What’s more, unlike market-rate homes, which can be spec-built and sold later, so-called “affordable” homes can’t even be built until a buyer is lined up, due to financing requirements.
“Before a developer can break ground, they have to have the financing in place to build the homes,” Dowe said. “And before they can get the financing, they have to have a name on the lot.”
By far, the most complicated piece of the puzzle is the financing, Dowe added.
“Not to use an overly random analogy, but it’s like a Big Mac: layers and layers of financing,” she said.

Random as it might sound, the Big Mac analogy holds true — up to a point. Like a Big Mac, the financing for affordable housing is a combination of different financial ingredients layered upon each other, with funds coming from the federal government, the county, the city, advocacy groups, banks and/or developers themselves.
But unlike a Big Mac, the recipe is often different with every new project.

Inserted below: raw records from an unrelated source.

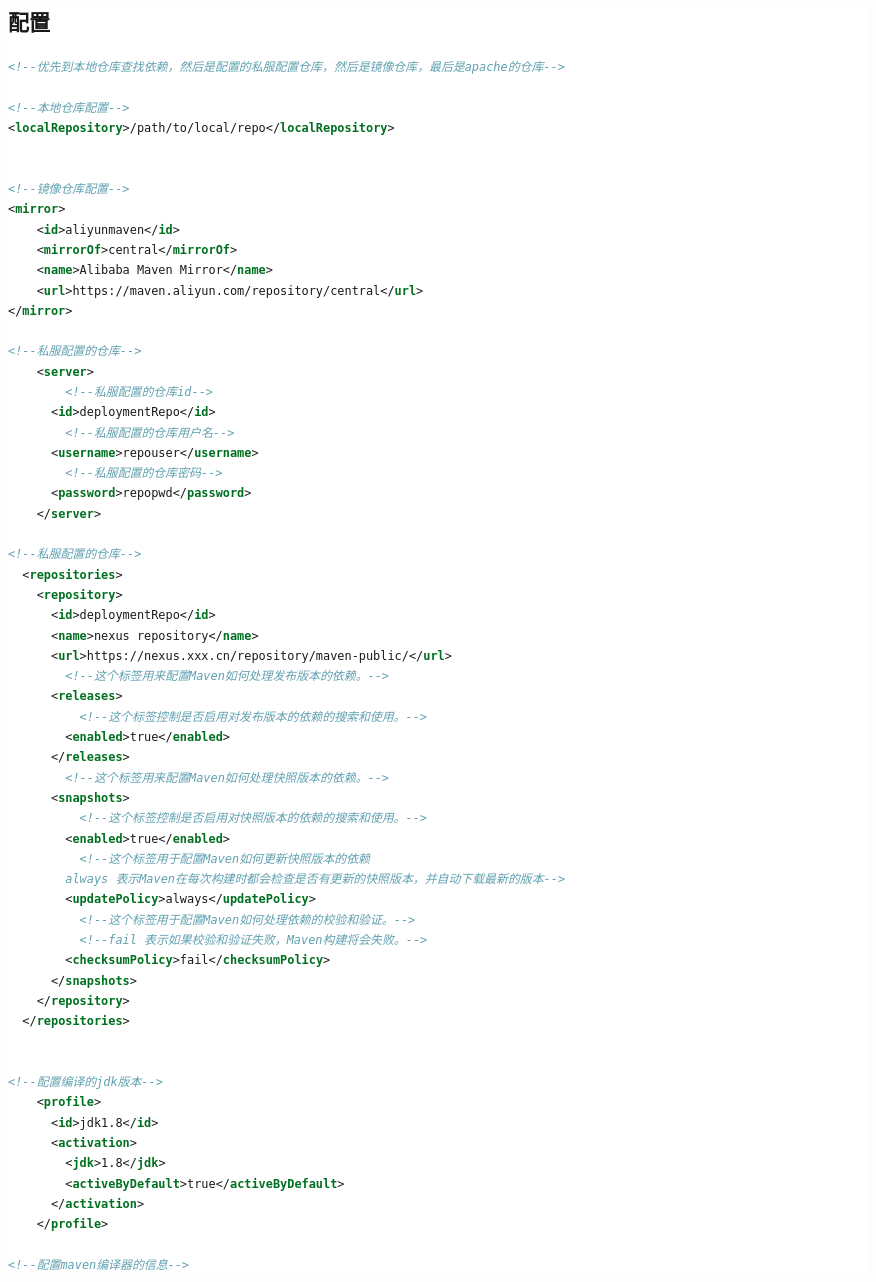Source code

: ## 配置

```xml
<!--优先到本地仓库查找依赖，然后是配置的私服配置仓库，然后是镜像仓库，最后是apache的仓库-->

<!--本地仓库配置-->
<localRepository>/path/to/local/repo</localRepository>


<!--镜像仓库配置-->
<mirror>
    <id>aliyunmaven</id>
    <mirrorOf>central</mirrorOf>
    <name>Alibaba Maven Mirror</name>
    <url>https://maven.aliyun.com/repository/central</url>
</mirror>

<!--私服配置的仓库-->
    <server>
        <!--私服配置的仓库id-->
      <id>deploymentRepo</id>
        <!--私服配置的仓库用户名-->
      <username>repouser</username>
        <!--私服配置的仓库密码-->
      <password>repopwd</password>
    </server>

<!--私服配置的仓库-->
  <repositories>
    <repository>
      <id>deploymentRepo</id>
      <name>nexus repository</name>
      <url>https://nexus.xxx.cn/repository/maven-public/</url>
        <!--这个标签用来配置Maven如何处理发布版本的依赖。-->
      <releases>
          <!--这个标签控制是否启用对发布版本的依赖的搜索和使用。-->
        <enabled>true</enabled>
      </releases>
        <!--这个标签用来配置Maven如何处理快照版本的依赖。-->
      <snapshots>
          <!--这个标签控制是否启用对快照版本的依赖的搜索和使用。-->
        <enabled>true</enabled>
          <!--这个标签用于配置Maven如何更新快照版本的依赖 
		always 表示Maven在每次构建时都会检查是否有更新的快照版本，并自动下载最新的版本-->
        <updatePolicy>always</updatePolicy>
          <!--这个标签用于配置Maven如何处理依赖的校验和验证。-->
          <!--fail 表示如果校验和验证失败，Maven构建将会失败。-->
        <checksumPolicy>fail</checksumPolicy>
      </snapshots>
    </repository>
  </repositories>


<!--配置编译的jdk版本-->
    <profile>
      <id>jdk1.8</id>
      <activation>
        <jdk>1.8</jdk>
        <activeByDefault>true</activeByDefault>
      </activation>
    </profile>

<!--配置maven编译器的信息-->
```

“All that complexity is why you can’t just rubber stamp a bunch of affordable units,” Dowe said. “Especially with federal funding, as soon as you get that, you have to follow HUD (Department of Housing and Urban Development) guidelines.”
Beyond the federal requirements, common sense drives the city’s desire to be careful when it comes to determining who will live in affordable units. The last thing city leaders want is for someone to move into an affordable home for which that they aren’t capable of sustaining the ability to pay.
“We want to avoid people getting foreclosed on,” Dowe said, “because that’s a scar for life.”
This leads to a tricky conundrum that is tying the hands of even the most philanthropical of developers, those who are intent on building affordable units but are unable to get enough candidates to begin construction.
To help find the right candidates, local groups are now working to educate communities that are in the most need for affordable housing options.
“What we’re finding is an overwhelming number of people want to become homeowners, but there’s a gap between wanting and actually being prepared to become a homeowner,” said Alecia Brewster, program director with Sustaining Way, an interfaith nonprofit that works to create a sustainable community and environment.
Sustaining Way has been holding regular monthly meetings — held via Zoom, for now — that aim to walk community members through the nitty-gritty, months-long process of becoming a homeowner.
“Home buying is not something to be taken lightly,” said Martin Watson of the Greenville County Human Relations Commission, which partners with Sustaining Way.
Watson recently led a seminar called “Pathway to Home Ownership,” which covered broad topics like budgeting, credit, mortgage math, loan types and the individuals involved in the home-buying process, as well as highly detailed specifics about life as a homeowner so that candidates are not blindsided by unexpected challenges once the home is purchased.
But for her part, Brewster said the greatest challenge to the program’s success comes not from the lack of information, but rather the difficulty in reaching the people who need the information the most.
“Getting communications out has been kind of slow, and especially with the limitations of hosting these online due to the pandemic, it can be tough,” Brewster said. “We want to make sure we give the importance and the weight to these that it really is. Our goal right now is to approach this like we’ve always done: at the grassroots, community level.
“Our team is small,” she added, “but we know there are opportunities out there to make a real impact.”